What's the score right now?
606/1245 - That's 639 left to see.
I started this experiment on July 3rd 2009 and the latest update was made on April 19th 2023.

You can find the full list here.

Tuesday, 29 January 2008

The Bourne Ultimatum (2007)

USA/Germany/France/Spain
directed by: Paul Greengrass
written by: Tony Gilroy, Scott Z. Burns, George Nolfi
starring: Matt Damon, Julia Stiles, Joan Allen
seen: 29th January, 2008, comment updated 24th March, 2018

With each new viewing the film becomes less and less engaging. A few more rounds and I guess I'll think it's a stupid flick. (And I feel the need to add that it's simply depressing that the storyline of "the Ultimatum" is just a mosaic of essential plot points from both previous films and doesn't bring almost anything new to the mix. The core example of this is when Bourne causes a car crash to get rid of "the terminator" chasing him, confronts him at gunpoint and then decides to spare him in order to be more human himself - that's exactly the same freaking thing that happened in "the Supremacy", except that Karl Urban is replaced by Edgar Ramirez in the part of the pretty psycho-killer. That's pure impertinence to recycle a scene like this, to use old emotions instead of evoking new ones. As far as screenwriting goes, this is unforgivable.)

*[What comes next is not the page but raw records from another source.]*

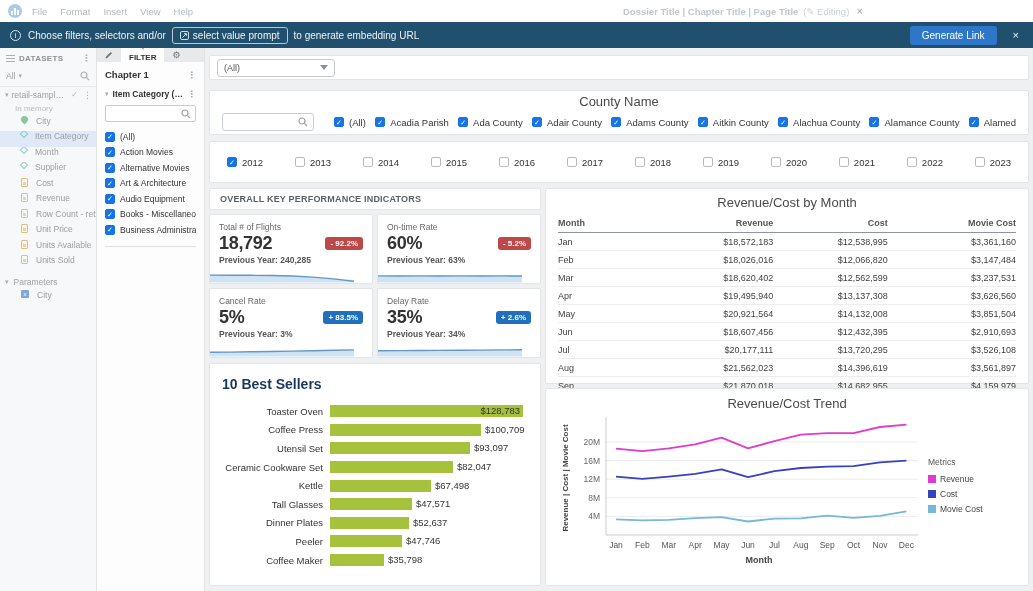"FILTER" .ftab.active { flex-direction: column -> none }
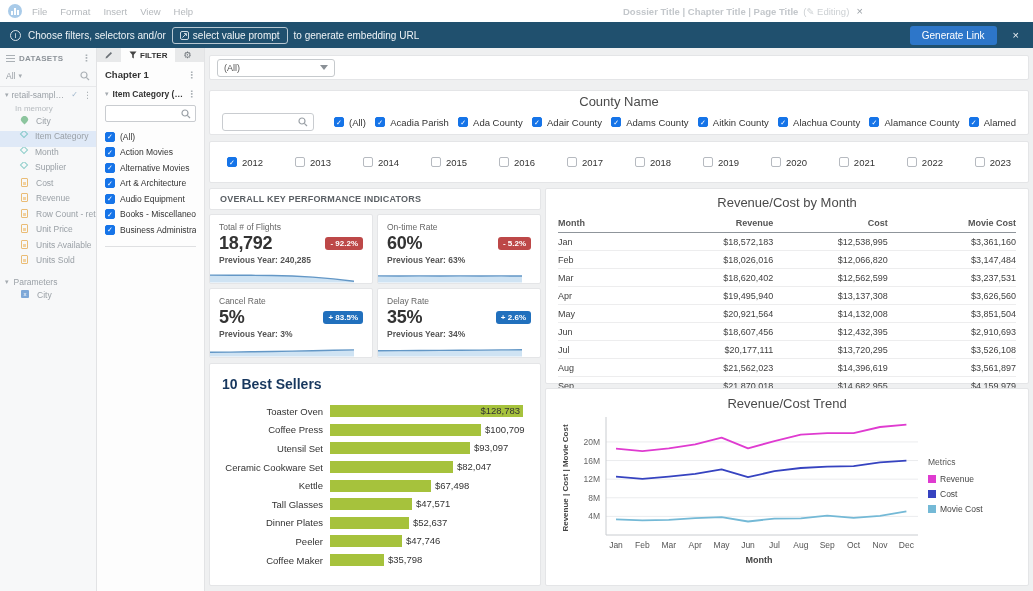"Parameters" .ds-section { gap: 5px -> 0; margin-left: none -> 20px }
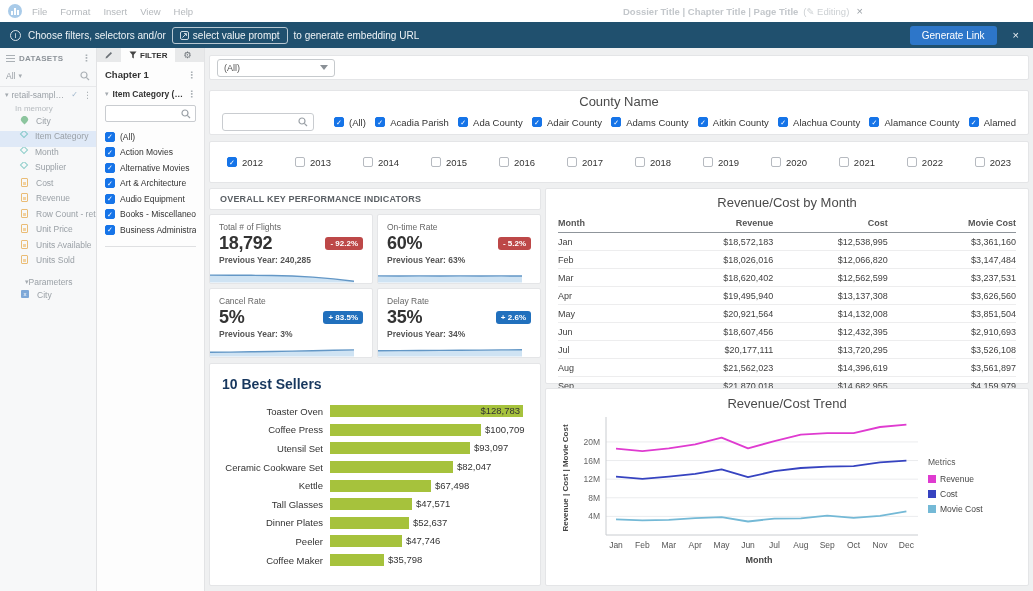"Butter Dish" div.bs-row { html: none -> <div> <div>Butter Dish</div> <div> <div></div> <span>$38,638</span> </div> </div> }
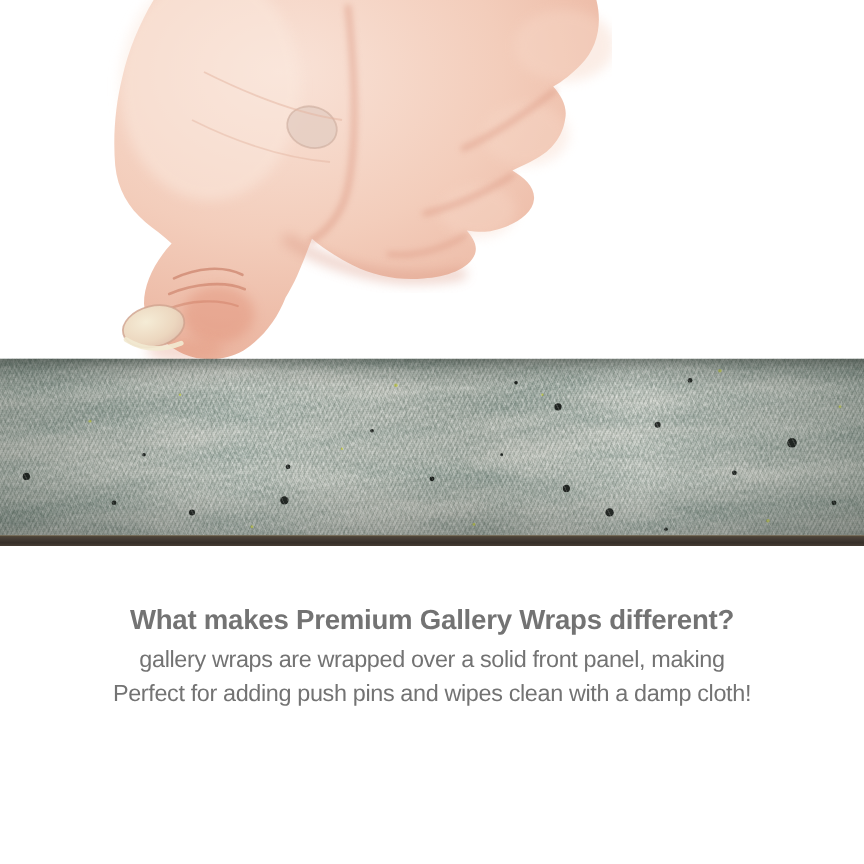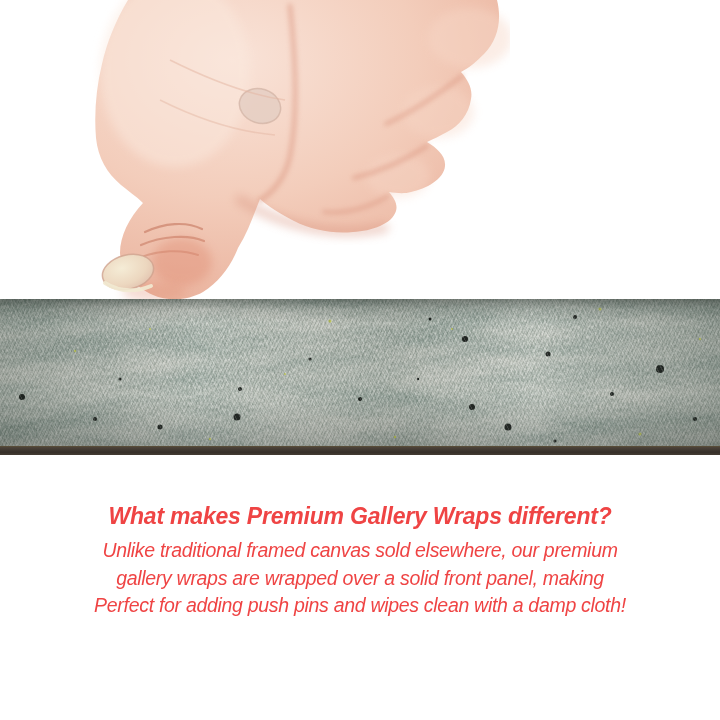"What makes Premium Gallery Wraps" .copy { color: #ef4444 -> #737373; font-style: italic -> none }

But because of the hearbreaking stare of Daniel Brühl (about whom I have briefly forgotten that he even shows up in this film because I'm always admiring the plants in his film appartment, mainly the ficus by the window and the bonsai at the door) I have decided to list some positives as well and to not end my review on such an angry note. The scene with the journalist at the London train station is truly spectacular and probably my favourite sequence of the whole trilogy. And I guess it's kind of cute how he sends the entire agency out for a walk in New York. But the final act is so unsatisfying in throwing everything away and starting to target irrelevant emotions that I always end up losing interest. And even the final Moby beings to sound a bit worn out.

-"Get some rest, Pam. You look tired."